As we grow older, respecting or obeying our parents becomes harder when we see their frailties and weaknesses. I grew up looking up to my father as he taught me English, recommended good books, and brought me cycling. His stature became less awe-inspiring as the years wore on. He battled mental illness, withdrew into himself, retired early, and now spends most of the day at home watching television or reading newspapers.
The apostle Paul writes in Ephesians 6:1-3, “Children, obey your parents in the Lord, for this is right. Honor your father and mother—which is the first commandment with a promise— so that it may go well with you and that you may enjoy long life on the earth.”
But many of us struggle to do this, especially when our parents don’t seem to deserve our respect. When I asked a friend why she stopped trying to improve her relationship with her father, she said, “Respect has to be earned.” She recounted the “pathetic” sight of her father stealing money from her piggy bank to gamble when she was young. Till now, he has largely been absent in her life.
Yes, it takes two hands to clap to make a good relationship. But God, through Paul, has commanded us to obey and honor our parents because it is right and so that we will continue to receive God’s blessings.
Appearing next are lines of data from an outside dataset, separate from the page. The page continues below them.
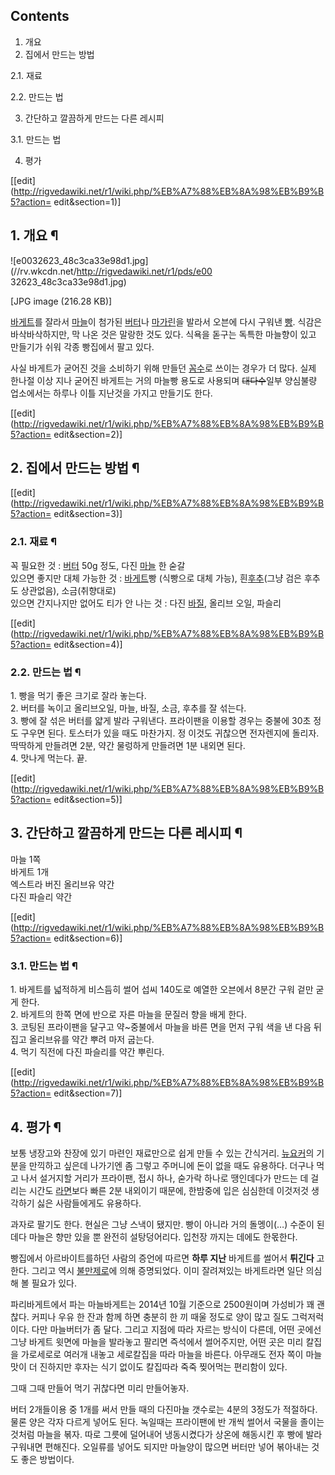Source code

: ## Contents

    

1. 개요 
2. 집에서 만드는 방법 
    

2.1. 재료

2.2. 만드는 법

3. 간단하고 깔끔하게 만드는 다른 레시피 
    

3.1. 만드는 법

4. 평가 

[[edit](http://rigvedawiki.net/r1/wiki.php/%EB%A7%88%EB%8A%98%EB%B9%B5?action=
edit&section=1)]

## 1. 개요 ¶

![e0032623_48c3ca33e98d1.jpg](//rv.wkcdn.net/http://rigvedawiki.net/r1/pds/e00
32623_48c3ca33e98d1.jpg)

[JPG image (216.28 KB)]

  

[바게트](%EB%B0%94%EA%B2%8C%ED%8A%B8.md)를 잘라서 [마늘](%EB%A7%88%EB%8A%98.md)이
첨가된 [버터](%EB%B2%84%ED%84%B0.md)나 [마가린](%EB%A7%88%EA%B0%80%EB%A6%B0.md)을
발라서 오븐에 다시 구워낸 [빵](%EB%B9%B5.md). 식감은 바삭바삭하지만, 막 나온 것은 말랑한 것도 있다. 식욕을 돋구는
독특한 마늘향이 있고 만들기가 쉬워 각종 빵집에서 팔고 있다.

  

사실 바게트가 굳어진 것을 소비하기 위해 만들던 [꼼수](%EA%BC%BC%EC%88%98.md)로 쓰이는 경우가 더 많다. 실제
한나절 이상 지나 굳어진 바게트는 거의 마늘빵 용도로 사용되며 <del>대다수</del>일부 양심불량 업소에서는 하루나 이틀 지난것을 가지고
만들기도 한다.

  

[[edit](http://rigvedawiki.net/r1/wiki.php/%EB%A7%88%EB%8A%98%EB%B9%B5?action=
edit&section=2)]

## 2. 집에서 만드는 방법 ¶

[[edit](http://rigvedawiki.net/r1/wiki.php/%EB%A7%88%EB%8A%98%EB%B9%B5?action=
edit&section=3)]

### 2.1. 재료 ¶

꼭 필요한 것 : [버터](%EB%B2%84%ED%84%B0.md) 50g 정도, 다진
[마늘](%EB%A7%88%EB%8A%98.md) 한 숟갈  
있으면 좋지만 대체 가능한 것 : [바게트](%EB%B0%94%EA%B2%8C%ED%8A%B8.md)빵 (식빵으로 대체 가능),
흰[후추](%ED%9B%84%EC%B6%94.md)(그냥 검은 후추도 상관없음), 소금(취향대로)  
있으면 간지나지만 없어도 티가 안 나는 것 : 다진 [바질](%EB%B0%94%EC%A7%88.md), 올리브 오일, 파슬리

  

[[edit](http://rigvedawiki.net/r1/wiki.php/%EB%A7%88%EB%8A%98%EB%B9%B5?action=
edit&section=4)]

### 2.2. 만드는 법 ¶

1\. 빵을 먹기 좋은 크기로 잘라 놓는다.  
2\. 버터를 녹이고 올리브오일, 마늘, 바질, 소금, 후추를 잘 섞는다.  
3\. 빵에 잘 섞은 버터를 얇게 발라 구워낸다. 프라이팬을 이용할 경우는 중불에 30초 정도 구우면 된다. 토스터가 있을 때도 마찬가지.
정 이것도 귀찮으면 전자렌지에 돌리자. 딱딱하게 만들려면 2분, 약간 물렁하게 만들려면 1분 내외면 된다.  
4\. 맛나게 먹는다. 끝.

  

[[edit](http://rigvedawiki.net/r1/wiki.php/%EB%A7%88%EB%8A%98%EB%B9%B5?action=
edit&section=5)]

## 3. 간단하고 깔끔하게 만드는 다른 레시피 ¶

마늘 1쪽  
바게트 1개  
엑스트라 버진 올리브유 약간  
다진 파슬리 약간

  

[[edit](http://rigvedawiki.net/r1/wiki.php/%EB%A7%88%EB%8A%98%EB%B9%B5?action=
edit&section=6)]

### 3.1. 만드는 법 ¶

1\. 바게트를 넓적하게 비스듬히 썰어 섭씨 140도로 예열한 오븐에서 8분간 구워 겉만 굳게 한다.  
2\. 바게트의 한쪽 면에 반으로 자른 마늘을 문질러 향을 배게 한다.  
3\. 코팅된 프라이팬을 달구고 약~중불에서 마늘을 바른 면을 먼저 구워 색을 낸 다음 뒤집고 올리브유를 약간 뿌려 마저 굽는다.  
4\. 먹기 직전에 다진 파슬리를 약간 뿌린다.

  

[[edit](http://rigvedawiki.net/r1/wiki.php/%EB%A7%88%EB%8A%98%EB%B9%B5?action=
edit&section=7)]

## 4. 평가 ¶

보통 냉장고와 찬장에 있기 마련인 재료만으로 쉽게 만들 수 있는 간식거리.
[뉴요커](%EB%89%B4%EC%9A%94%EC%BB%A4.md)의 기분을 만끽하고 싶은데 나가기엔 좀 그렇고 주머니에 돈이 없을
때도 유용하다. 더구나 먹고 나서 설거지할 거리가 프라이팬, 접시 하나, 숟가락 하나로 땡인데다가 만드는 데 걸리는 시간도
[라면](%EB%9D%BC%EB%A9%B4.md)보다 빠른 2분 내외이기 때문에, 한밤중에 입은 심심한데 이것저것 생각하기 싫은
사람들에게도 유용하다.

  

과자로 팔기도 한다. 현실은 그냥 스낵이 됐지만. 빵이 아니라 거의 돌멩이(…) 수준이 된데다 마늘은 향만 있을 뿐 완전히 설탕덩어리다.
입천장 까지는 데에도 한몫한다.

  

빵집에서 아르바이트를하던 사람의 증언에 따르면 **하루 지난** 바게트를 썰어서 **튀긴다** 고 한다. 그리고 역시
[불만제로](%EB%B6%88%EB%A7%8C%EC%A0%9C%EB%A1%9C.md)에 의해 증명되었다. 이미 잘려져있는 바게트라면
일단 의심해 볼 필요가 있다.

  

파리바게트에서 파는 마늘바게트는 2014년 10월 기준으로 2500원이며 가성비가 꽤 괜찮다. 커피나 우유 한 잔과 함께 하면 충분히 한 끼
때울 정도로 양이 많고 질도 그럭저럭이다. 다만 마늘버터가 좀 달다. 그리고 지점에 따라 자르는 방식이 다른데, 어떤 곳에선 그냥 바게트
윗면에 마늘을 발라놓고 팔리면 즉석에서 썰어주지만, 어떤 곳은 미리 칼집을 가로세로로 여러개 내놓고 세로칼집을 따라 마늘을 바른다. 아무래도
전자 쪽이 마늘맛이 더 진하지만 후자는 식기 없이도 칼집따라 죽죽 찢어먹는 편리함이 있다.

  

그때 그때 만들어 먹기 귀찮다면 미리 만들어놓자.

  

버터 2개들이용 중 1개를 써서 만들 때의 다진마늘 갯수로는 4분의 3정도가 적절하다. 물론 양은 각자 다르게 넣어도 된다. 녹일때는
프라이팬에 반 개씩 썰어서 국물을 졸이는 것처럼 마늘을 볶자. 따로 그릇에 덜어내어 냉동시켰다가 상온에 해동시킨 후 빵에 발라 구워내면
편해진다. 오일류를 넣어도 되지만 마늘양이 많으면 버터만 넣어 볶아내는 것도 좋은 방법이다.

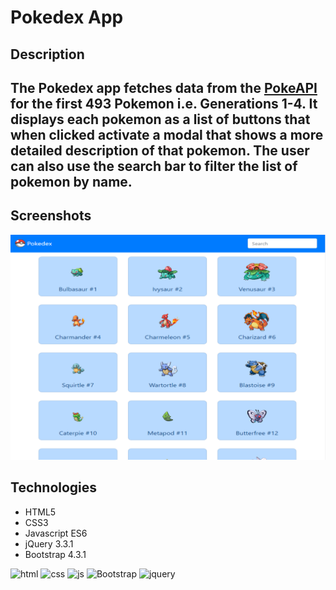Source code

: # Pokedex App

## Description

## The Pokedex app fetches data from the [PokeAPI](https://pokeapi.co/) for the first 493 Pokemon i.e. Generations 1-4. It displays each pokemon as a list of buttons that when clicked activate a modal that shows a more detailed description of that pokemon. The user can also use the search bar to filter the list of pokemon by name.

## Screenshots

![pokedex](img/PokedexApp.png)

## Technologies

- HTML5
- CSS3
- Javascript ES6
- jQuery 3.3.1
- Bootstrap 4.3.1

![html](https://aux.iconspalace.com/uploads/html5-icon-256.png)
![css](https://aux.iconspalace.com/uploads/css-3-icon-256.png)
![js](https://cdn.iconscout.com/icon/free/png-256/free-javascript-2038874-1720087.png)
![Bootstrap](https://cdn.iconscout.com/icon/free/png-256/free-bootstrap-226077.png)
![jquery](https://cdn.iconscout.com/icon/free/png-256/free-jquery-7-1175152.png?f=webp)
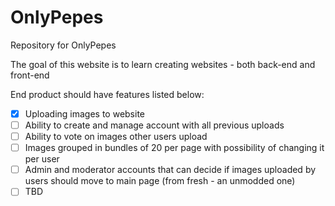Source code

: # OnlyPepes

Repository for OnlyPepes

The goal of this website is to learn creating websites - both back-end and front-end

End product should have features listed below:  
- [x] Uploading images to website  
- [ ] Ability to create and manage account with all previous uploads  
- [ ] Ability to vote on images other users upload  
- [ ] Images grouped in bundles of 20 per page with possibility of changing it per user  
- [ ] Admin and moderator accounts that can decide if images uploaded by users should move to main page (from fresh - an unmodded one)  
- [ ] TBD
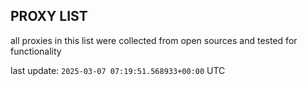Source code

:## PROXY LIST

all proxies in this list were collected from open sources and tested for functionality

last update: `2025-03-07 07:19:51.568933+00:00` UTC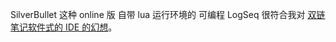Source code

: 
SilverBullet 这种 online 版 自带 lua 运行环境的 可编程 LogSeq 很符合我对 [双链笔记软件式的 IDE 的幻想](https://youtu.be/eSe6aFzK-uo)。 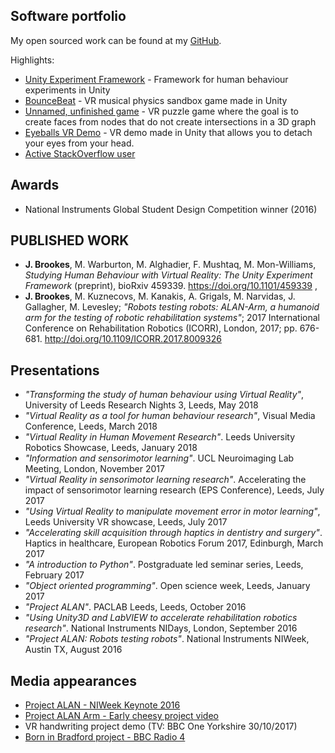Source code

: ## Software portfolio

My open sourced work can be found at my [GitHub](http://github.com/jackbrookes).

Highlights:

* [Unity Experiment Framework](http://immersivecognition.github.io/unity-experiment-framework) - Framework for human behaviour experiments in Unity
* [BounceBeat](https://github.com/jackbrookes/bouncebeat) - VR musical physics sandbox game made in Unity
* [Unnamed, unfinished game](https://github.com/jackbrookes/vr-graph-intersection) - VR puzzle game where the goal is to create faces from nodes that do not create intersections in a 3D graph
* [Eyeballs VR Demo](https://github.com/jackbrookes/eyeballs-vr-demo) - VR demo made in Unity that allows you to detach your eyes from your head.
* [Active StackOverflow user](https://stackoverflow.com/users/5024009/jack-brookes)

## Awards

* National Instruments Global Student Design Competition winner (2016) 

## PUBLISHED WORK

* **J. Brookes**, M. Warburton, M. Alghadier, F. Mushtaq, M. Mon-Williams, *Studying Human Behaviour with Virtual Reality: The Unity Experiment Framework* (preprint), bioRxiv 459339. <https://doi.org/10.1101/459339>
, 
* **J. Brookes**, M. Kuznecovs, M. Kanakis, A. Grigals, M. Narvidas, J. Gallagher, M. Levesley; *"Robots testing robots: ALAN-Arm, a humanoid arm for the testing of robotic rehabilitation systems"*; 2017 International Conference on Rehabilitation Robotics (ICORR), London, 2017; pp. 676-681. <http://doi.org/10.1109/ICORR.2017.8009326>

## Presentations

* *"Transforming the study of human behaviour using Virtual Reality"*, University of Leeds Research Nights 3, Leeds, May 2018
* *"Virtual Reality as a tool for human behaviour research"*, Visual Media Conference, Leeds, March 2018
* *"Virtual Reality in Human Movement Research"*. Leeds University Robotics Showcase, Leeds, January 2018
* *"Information and sensorimotor learning"*. UCL Neuroimaging Lab Meeting, London, November 2017
* *"Virtual Reality in sensorimotor learning research"*. Accelerating the impact of sensorimotor learning research (EPS Conference), Leeds, July 2017
* *"Using Virtual Reality to manipulate movement error in motor learning"*, Leeds University VR showcase, Leeds, July 2017
* *"Accelerating skill acquisition through haptics in dentistry and surgery"*. Haptics in healthcare, European Robotics Forum 2017, Edinburgh, March 2017
* *"A introduction to Python"*. Postgraduate led seminar series, Leeds, February 2017
* *"Object oriented programming"*. Open science week, Leeds, January 2017
* *"Project ALAN"*. PACLAB Leeds, Leeds, October 2016
* *"Using Unity3D and LabVIEW to accelerate rehabilitation robotics research"*. National Instruments NIDays, London, September 2016
* *"Project ALAN: Robots testing robots"*. National Instruments NIWeek, Austin TX, August 2016

## Media appearances

* [Project ALAN - NIWeek Keynote 2016](https://www.youtube.com/watch?v=8WbgjWfF17g)
* [Project ALAN Arm - Early cheesy project video](https://www.youtube.com/watch?v=x79MUxLzx20)
* VR handwriting project demo (TV: BBC One Yorkshire 30/10/2017) 
* [Born in Bradford project - BBC Radio 4](https://www.bbc.co.uk/programmes/b08vzt8d)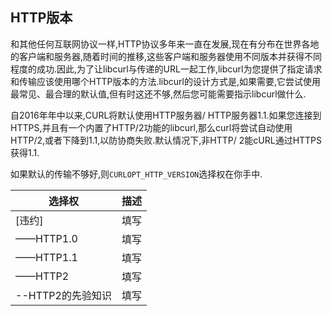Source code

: 
## HTTP版本

和其他任何互联网协议一样,HTTP协议多年来一直在发展,现在有分布在世界各地的客户端和服务器,随着时间的推移,这些客户端和服务器使用不同版本并获得不同程度的成功.因此,为了让libcurl与传递的URL一起工作,libcurl为您提供了指定请求和传输应该使用哪个HTTP版本的方法.libcurl的设计方式是,如果需要,它尝试使用最常见、最合理的默认值,但有时这还不够,然后您可能需要指示libcurl做什么.

自2016年年中以来,CURL将默认使用HTTP服务器/ HTTP服务器1.1.如果您连接到HTTPS,并且有一个内置了HTTP/2功能的libcurl,那么curl将尝试自动使用HTTP/2,或者下降到1.1,以防协商失败.默认情况下,非HTTP/ 2能cURL通过HTTPS获得1.1.

如果默认的传输不够好,则`CURLOPT_HTTP_VERSION`选择权在你手中.

| 选择权          | 描述  |
| ------------ | --- |
| [违约]         | 填写  |
| ——HTTP1.0    | 填写  |
| ——HTTP1.1    | 填写  |
| ——HTTP2      | 填写  |
| --HTTP2的先验知识 | 填写  |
In Colossians 3:20, the same instruction is given for children to obey their parents in everything, “for this pleases the Lord”.
We ought to respect our parents simply because God has given and set them above us, and it pleases Him. Whether or not that relationship achieves depth or not depends on how much we want it and how much we allow God to heal the hurt in our hearts.
2. Talk to others and pray about the next step
Is it time to do something about it or is it the season to just pray and wait?
I asked my friend (the one whose mum is in regular contact with another man) whether she has brought up the issue with her mother or the man. She said she recognizes his number and has even memorized it in the event she needs to confront him. But she decided against doing anything because she fears that her mum would not be able to take it.
Sometimes, the burden is not for us—as children—to carry. A friend once asked a former teacher whether she worried about her husband having affairs or flings overseas as he traveled often. She replied, “I don’t have to. This is a matter between him and God.” In Ezekiel 18:20, we read that the one who sins will bear the punishment. Children do not share the guilt of their parents, and vice-versa.
If you are afraid of getting out of your comfort zone or rocking the boat, seek God’s leading through prayer and take things one step at a time. If you are dissatisfied with the way things are, or fear that you will have regrets when your parents die, ask God to help you discern how to change things for the better and to give you the courage to do it.
3. Ask God to guard us against repeating sins that hurt us.
As flawed human beings, we are innately sinful and are naturally inclined to falter or sin (Romans 3:23). And sometimes, we seemingly repeat the very sins that have hurt us before. For instance, family violence and divorce are (at times) transmitted across generations.
What then can we do about this?
We can ask God to guard us against repeating the sin that once hurt us. The Bible also tells us to confess and repent of that sin in the family line (Leviticus 26:40-42). Let’s stand in the gap for our loved ones.
God can redeem time and repay losses. For those with broken families—treasure them and the time we have with them. For those who have been hurt by the very people who are supposed to protect or love us—accept God’s love and ask for His strength and grace to forgive them.
May His love overflow in our hearts and give us the capacity to love others. For love “keeps no record of wrongs” (1 Corinthians 13:5). We are also instructed to “love each other deeply, because love covers over a multitude of sins.” (1 Peter 4:8)
I still don’t know why God allowed for that “secret” or new bit of information to be revealed to me at this point in my life. But I trust His heart that He will use it for good. The hurt is real in today’s world—rejection, depression, guilt and fear are rampant. So perhaps there is value in tracing the pain back to its source. When we know where the wounds are, healing can begin.